Um par de semanas depois fui novamente escalado para o voo cargueiro com destino a Lagos. Uma vez chegado ao despacho operacional da TAP, em Lisboa, lá fiz a pergunta da praxe: “Então e os dólares, levam-se ou quê?”
 
“Nada disso”, responderam. “Vocês agora levam meia dúzia de caixas com garrafas de vinho, daquelas doses individuais que se servem aos passageiros de classe económica. Já fizemos isso em voos anteriores e o avião foi descarregado em menos de um fósforo”.
 
“Mas aquilo é um país muçulmano!”, disse eu com espanto do alto da minha abençoada ingenuidade. “Eles não podem beber álcool. Não haverá problemas?”
 
Quais problemas qual nada.

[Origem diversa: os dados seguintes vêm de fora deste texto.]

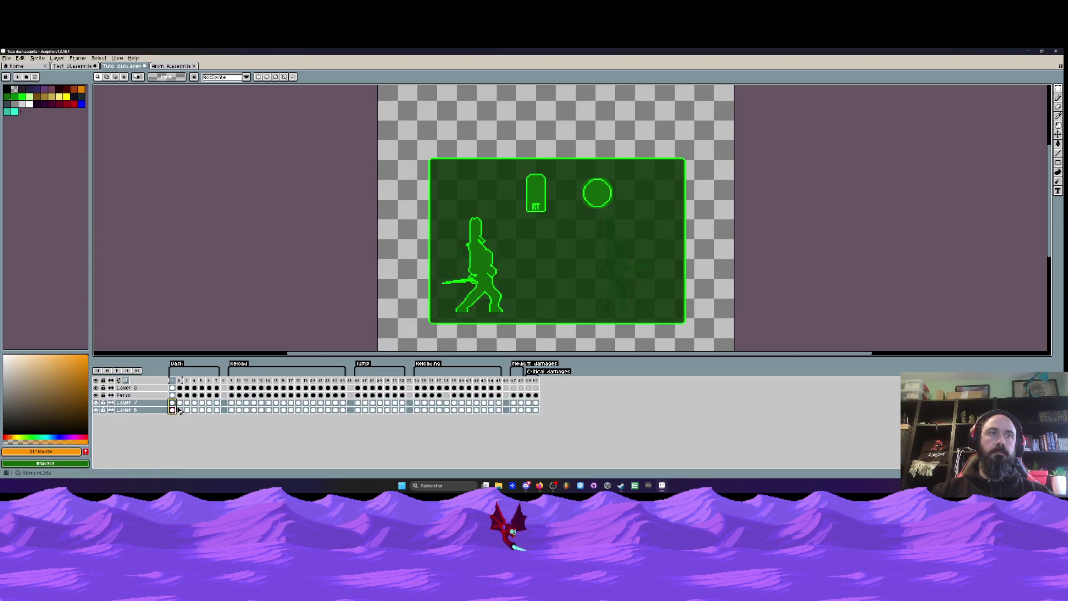
drag(385, 133, 442, 347)
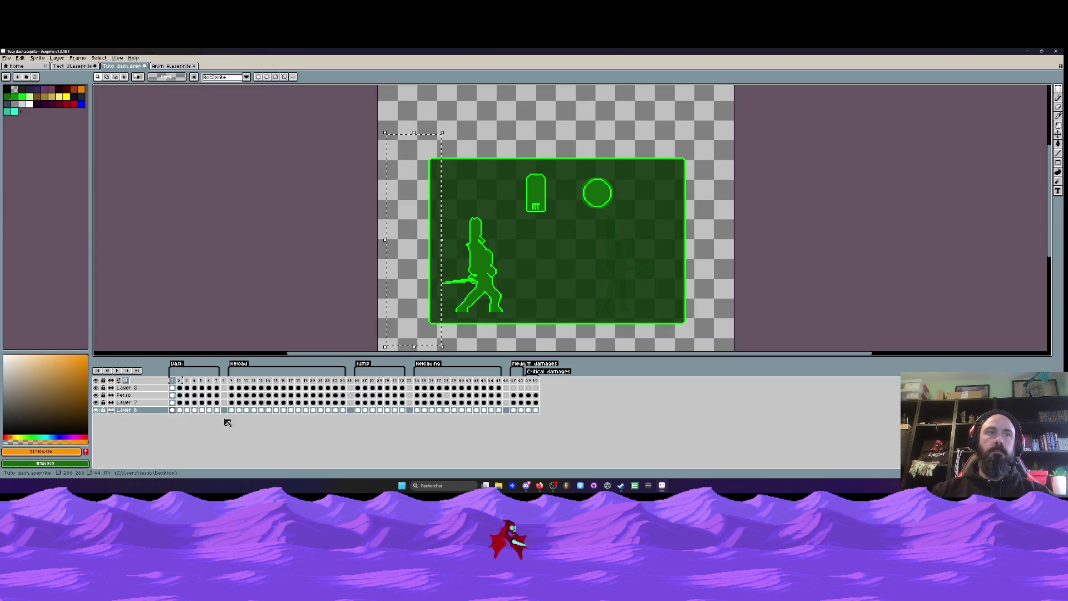
shift+click(174, 402)
scroll(443, 244, up, 1)
drag(426, 272, 421, 272)
scroll(422, 272, down, 1)
click(388, 315)
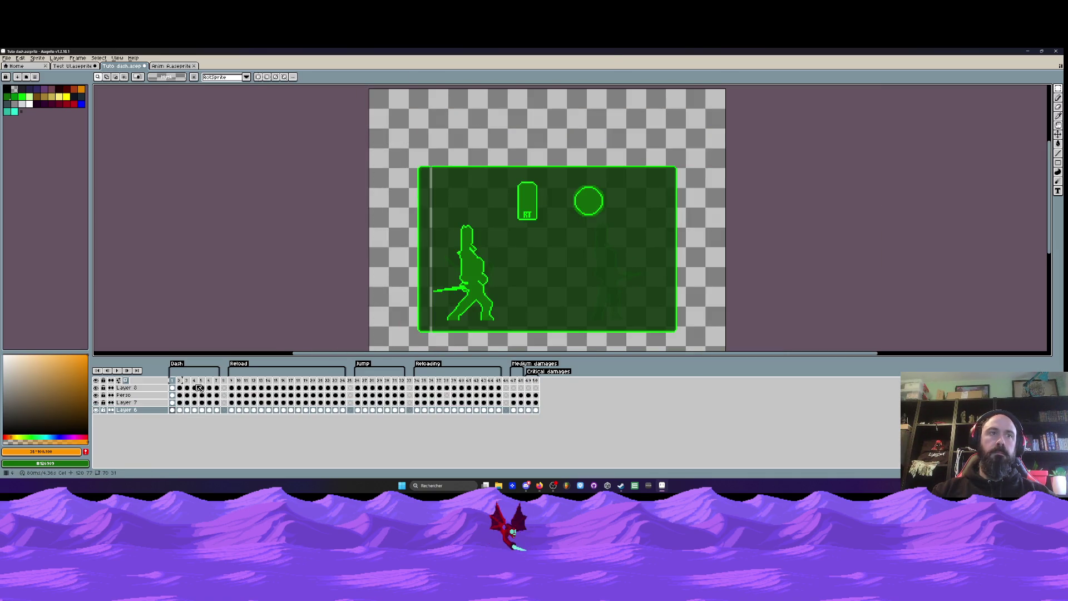
- Check Dash frames 2–4, then select a small piece at the panel's top-left edge on frame 1
click(180, 381)
mouse_move(183, 383)
mouse_down()
mouse_move(198, 382)
mouse_move(194, 409)
mouse_move(219, 411)
mouse_up()
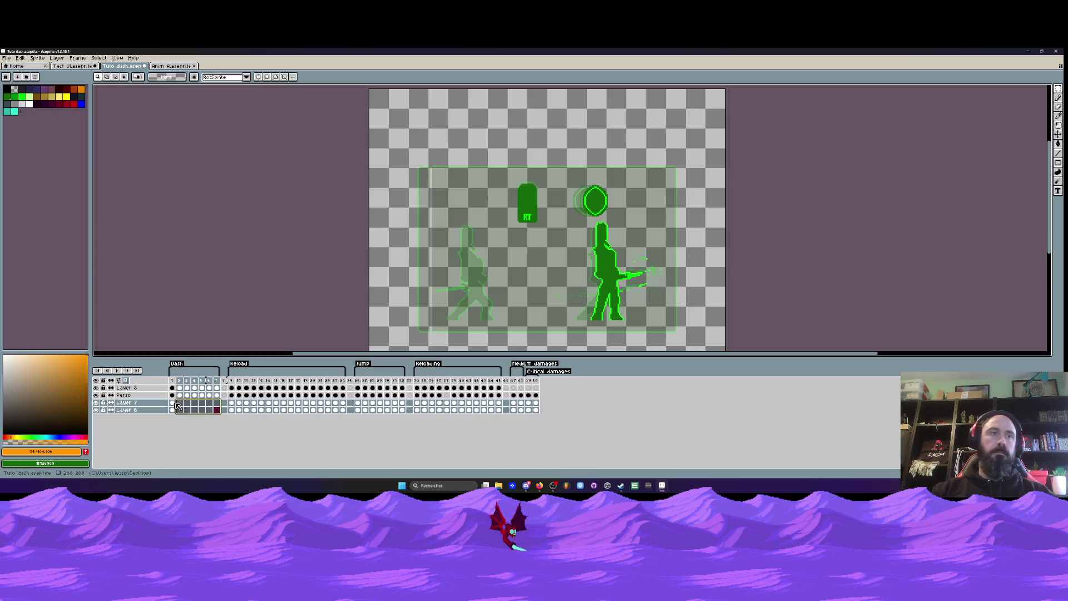
click(172, 402)
scroll(443, 132, up, 1)
scroll(443, 132, up, 3)
drag(437, 128, 481, 165)
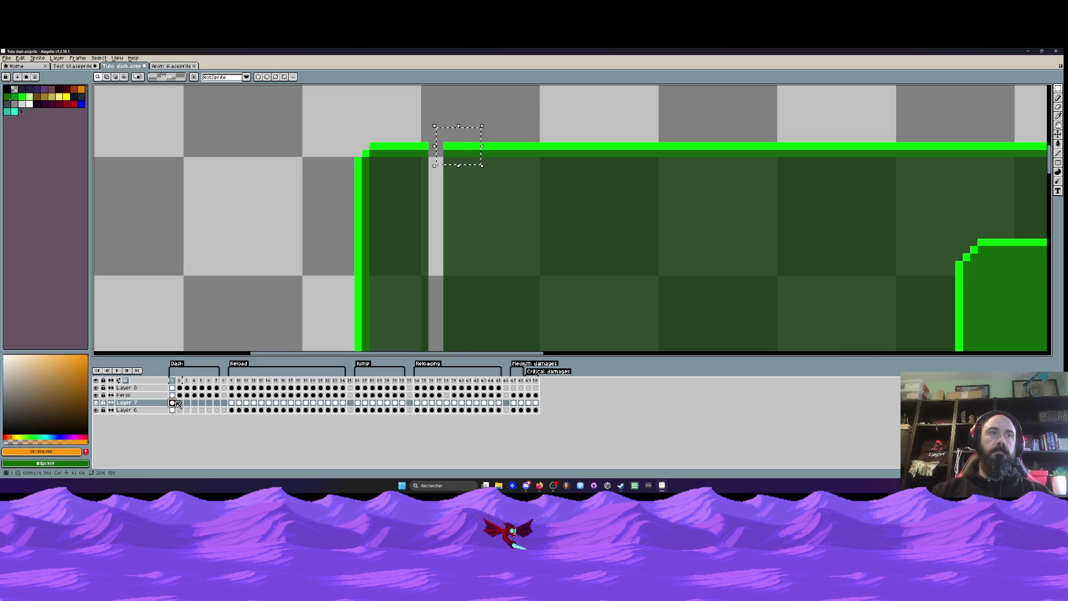
- On Layer 6, shift the small top piece of the gap left and apply it
click(173, 410)
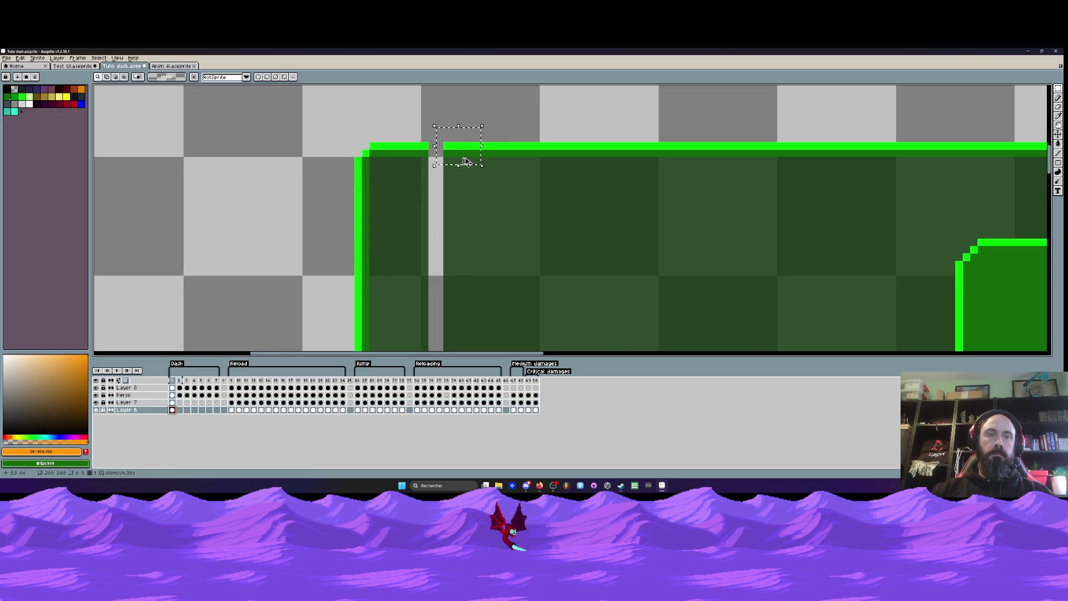
drag(466, 152, 440, 156)
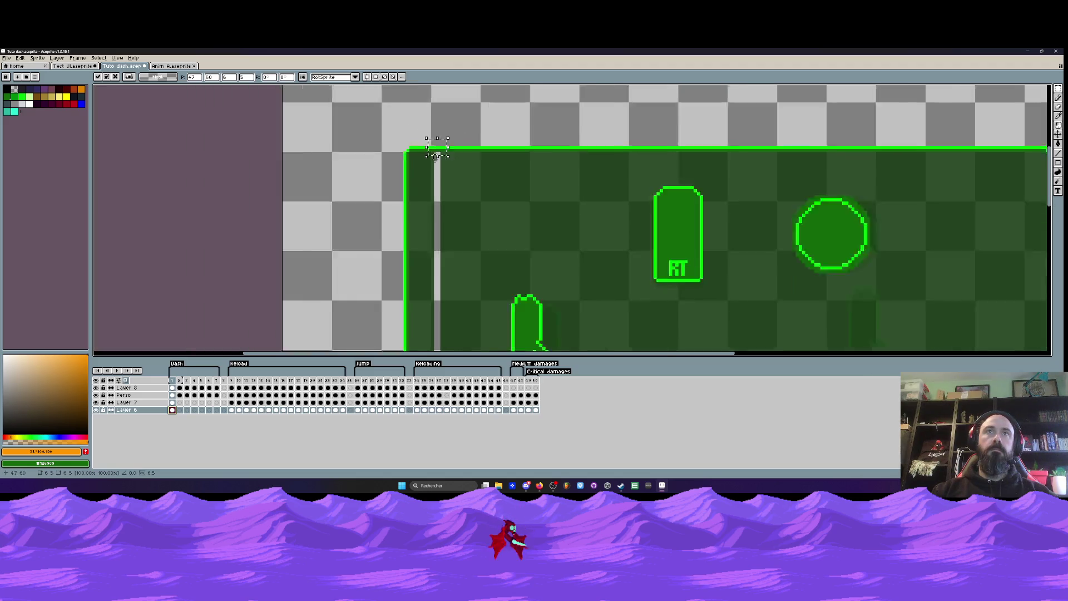
scroll(437, 183, down, 3)
scroll(431, 283, up, 3)
key(Return)
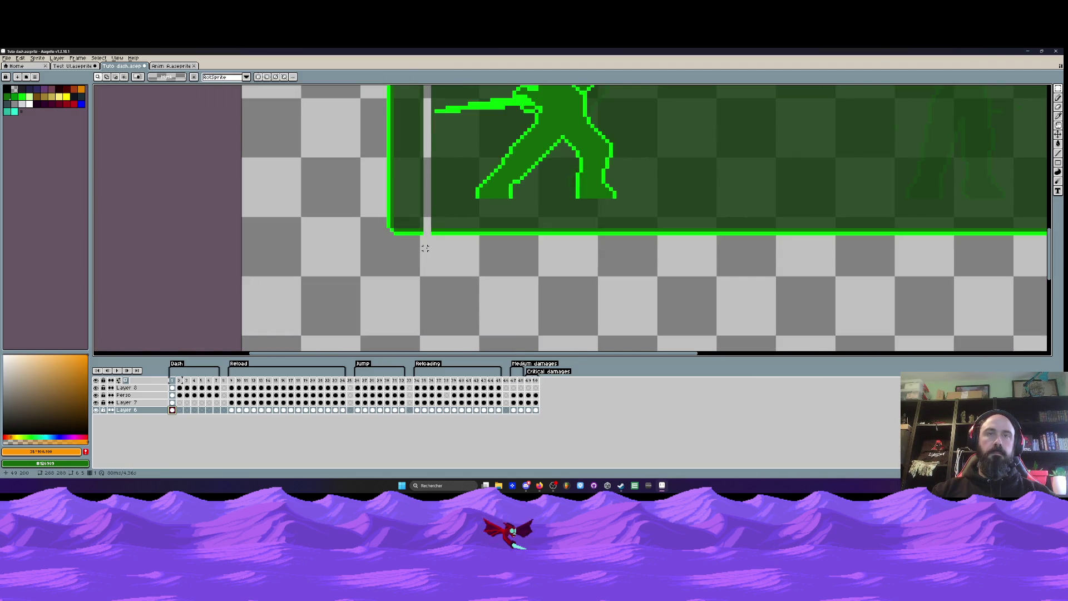
scroll(424, 251, down, 4)
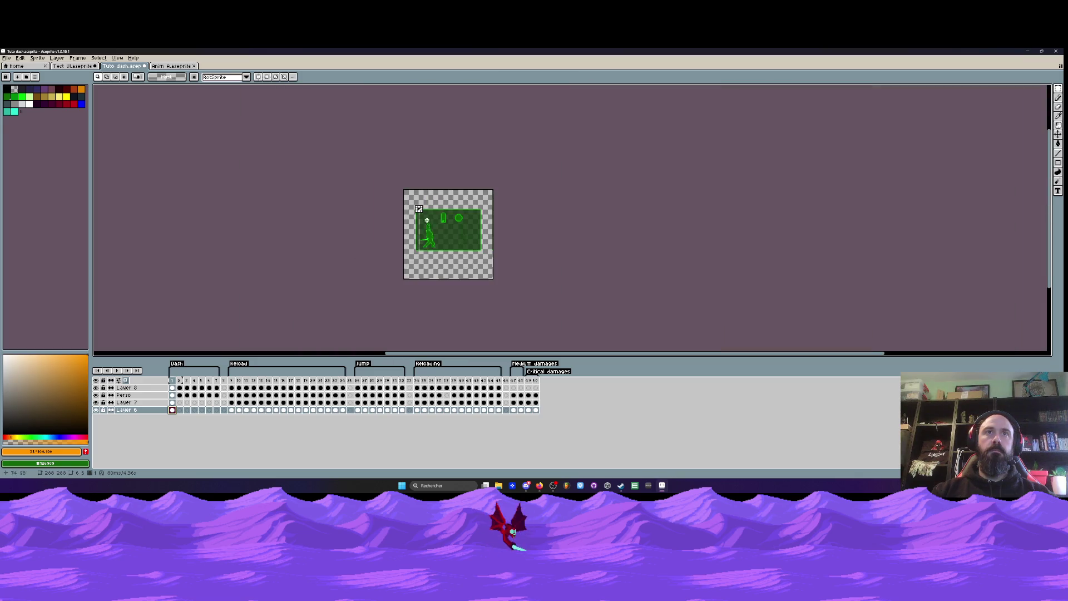
scroll(411, 179, up, 3)
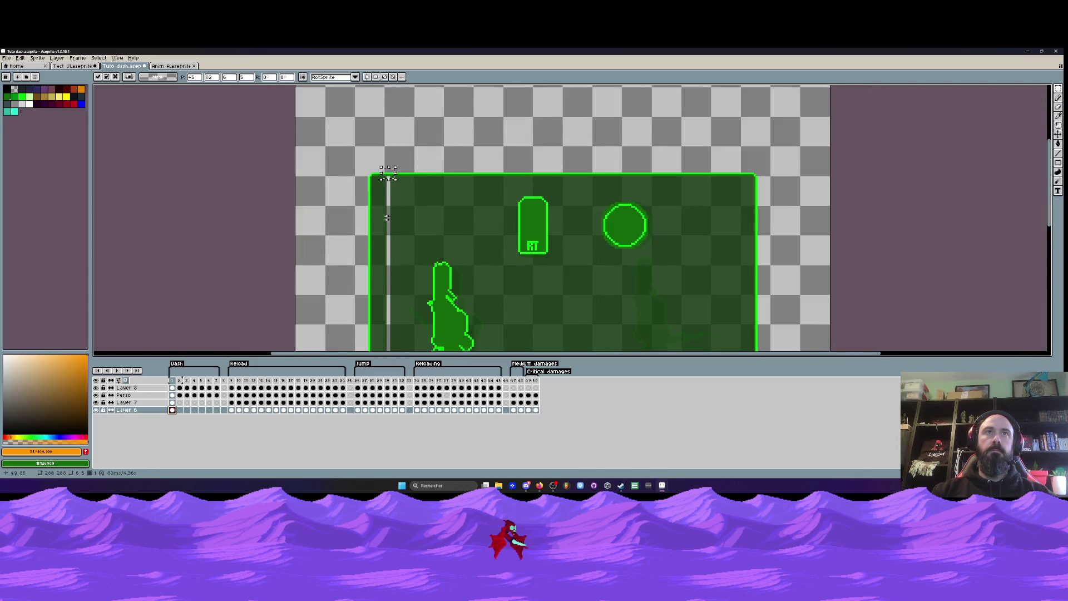
scroll(389, 223, down, 2)
scroll(386, 210, up, 3)
scroll(385, 209, up, 1)
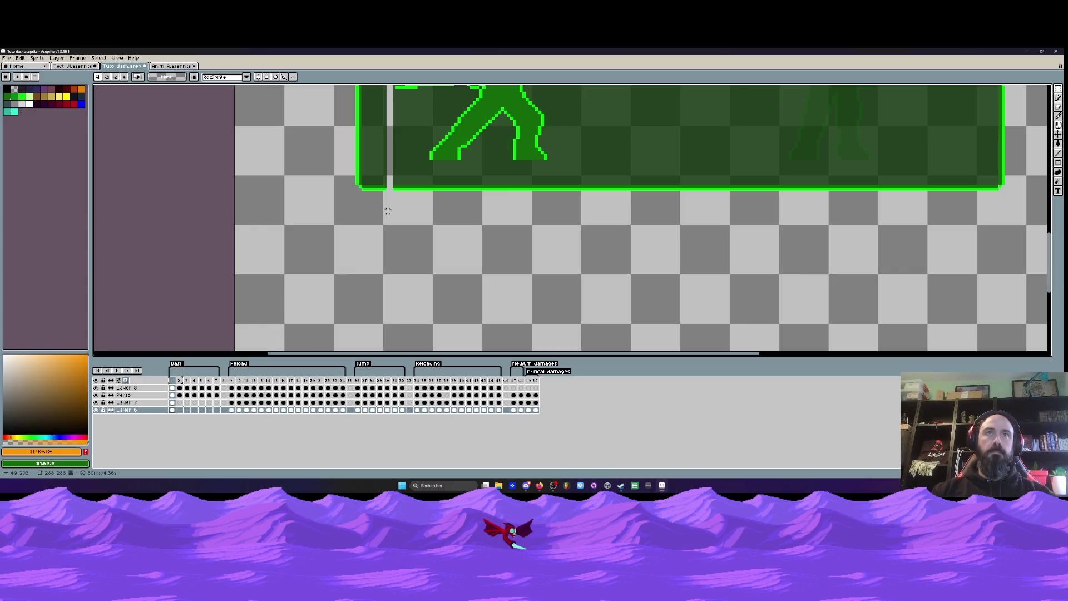
- Check the gap's bottom end and move Layer 7's frame-1 cels onto Layer 6
drag(390, 182, 426, 195)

Lembro-me que minutos depois de termos aterrado em Lagos, ainda o avião se dirigia para o estacionamento e já se via um grupo de pessoas a correr na nossa direcção fazendo o gesto universal que consiste em enfiar o polegar na boca e fazer “beicinho”. Ou seja, em linguagem gestual, “no wine, no work”. Perceberam?
 
Quanto tempo demorou a escala? Muito pouco. Alguém no departamento comercial da TAP tinha tido uma ideia genial e os resultados estavam bem à vista.
 
Nota: A fotografia é do mesmo autor do texto e foi obtida sobre o Alentejo durante um voo de treino (base) em Boeing 707.